Okafor paints with words the romance between everyday Nigerians and poverty. He captures perfectly well, in this small space that is this story, our shameful reality, the vices, societal ills, the economic crunch, the failure of our government and the vomit it leaves on us all. He is able to do the magic, and in there somehow, we are made to see the turbulence.
The characters in this story that reads more like a poem in free verse, is a cross section of people, everybody. Everybody, irrespective of tribe or religion or beliefs that has been pushed to the wall by life, by our collective failure as human beings and the empty promises from the government, most times meant to placate the rich.
The young men and women abandon their villages and families for the big cities, with the hope of making their well-crafted dreams a reality, are disappointed. Though they are surrounded by so much wealth, high rise buildings, beautiful malls; their conditions don’t change, as they plunge further into a disastrous kind of poverty. Propelled by lack and ailing dreams, the ladies take to the streets, and the hustle is one that must pay. The men become gigolos, thieves and with the arrival of the internet, a new avenue opens up. They become internet fraudsters, they pretend to be women and profess undying love to vulnerable men. They profess love to women old enough to be their grandmothers, they apply all the skills they know to get their victims to part with a lot of cash. And they live their dreams temporarily; they throw parties, send money home and have their families celebrate their new found wealth.

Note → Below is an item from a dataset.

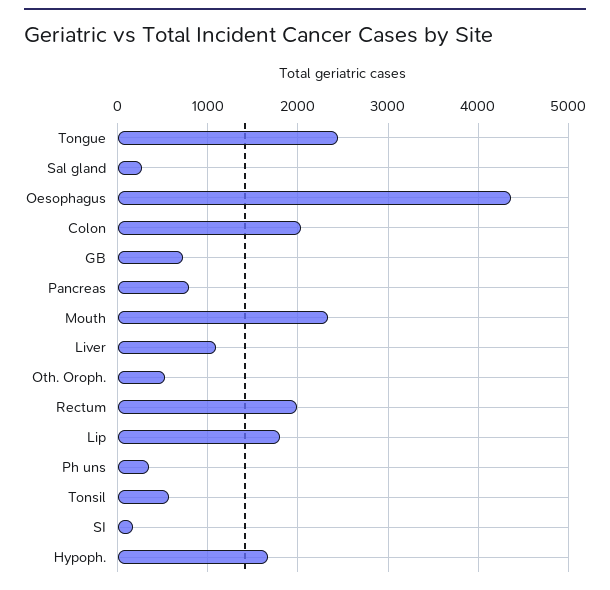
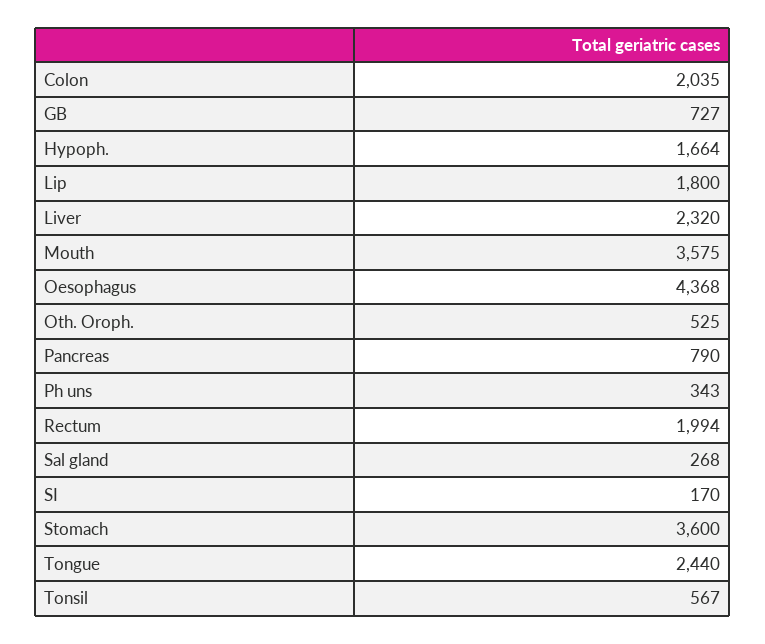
Mouth: 2300 -> 3575
Liver: 1100 -> 2320
Stomach: none -> 3600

Their joy is short-lived, as the police come after them, even as they discover a strange kind of love (men doing it to men). They device various means to leave the city, for other countries where their dreams could come through. Some are lucky to get out, others are unlucky and they remain trapped.
One cannot help but swing along with this artist, who knows just how to connect the labyrinths of the past, with that of the present and even the future.
Tochukwu OKafor is a Nigerian writer, his short story “All Our Lives,” was shortlisted for the 2019 Caine Prize for African Writing.